The NLRP3 inflammasome consists of ASC, caspase-1 and NLRP3, with ASC serving as a key adaptor that promotes the recruitment and activation of caspase-1 and NLRP3. Caspase-1 processes the inactive precursors of IL-1β and IL-18 into their mature, bioactive forms, thereby initiating pyroptosis and inflammatory responses that play central roles in the progression of alcoholic liver disease, viral hepatitis and liver fibrosis (32,33).

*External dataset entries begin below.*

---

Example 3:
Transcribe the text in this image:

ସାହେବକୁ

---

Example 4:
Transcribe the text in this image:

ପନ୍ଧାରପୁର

In the present study, following CCl₄ induction in three groups of mice, Rev-erbα protein expression was assessed. Compared with those in the CCl₄ group, the protein levels of Rev-erbα in the GSK4112 + CCl₄ group were significantly elevated and those in the SR8278 + CCl₄ group were significantly decreased (Fig. 3A). To examine whether the anti-fibrotic effect of Rev-erbα is mediated through modulation of the NLRP3 inflammasome, liver fibrosis models were generated in C57BL/6 mice subjected to CCl₄ combined with either GSK4112 or SR8278 treatment. Expression levels of NLRP3, caspase-1, ASC and downstream proinflammatory cytokines IL-18 and IL-1β were analyzed in liver tissue. Relative to the CCl₄ group, mRNA expression of NLRP3, caspase-1, ASC, IL-18 and IL-1β was significantly reduced in the GSK4112 + CCl₄ group, whereas significant increases were observed in the SR8278 + CCl₄ group (Fig. 3B), with protein expression showing consistent trends (Fig. 3C). To further substantiate these findings, validation was performed in three groups of LX2 cells. Following TGF-β1 stimulation, Rev-erbα protein expression was assessed. Compared with that in the TGF-β1 group, Rev-erbα expression was significantly upregulated in the OvRev-erbα + TGF-β1 group and markedly downregulated in the shRev-erbα + TGF-β1 group (Fig. 3D). Subsequent analysis focused on the regulatory effect of Rev-erbα on the NLRP3 inflammasome in LX2 cells. RT-qPCR and western blotting results demonstrated that, relative to the TGF-β1 group, mRNA and protein levels of NLRP3, caspase-1, ASC and the downstream cytokines, IL-18 and IL-1β, were significantly suppressed in the OvRev-erbα + TGF-β1 group, whereas marked increases were observed in the ShRev-erbα + TGF-β1 group (Fig. 3E and F). These results indicate that Rev-erbα knockdown promotes inflammatory responses during liver fibrosis by enhancing NLRP3 inflammasome activation in HSCs, thereby elevating the expression of IL-18 and IL-1β. By contrast, overexpression of Rev-erbα reverses these effects.

Collectively, the data support a role for Rev-erbα as an upstream negative regulator of the NLRP3 inflammasome, contributing to its anti-fibrotic function by attenuating inflammasome-mediated inflammation in liver fibrosis and activated HSCs.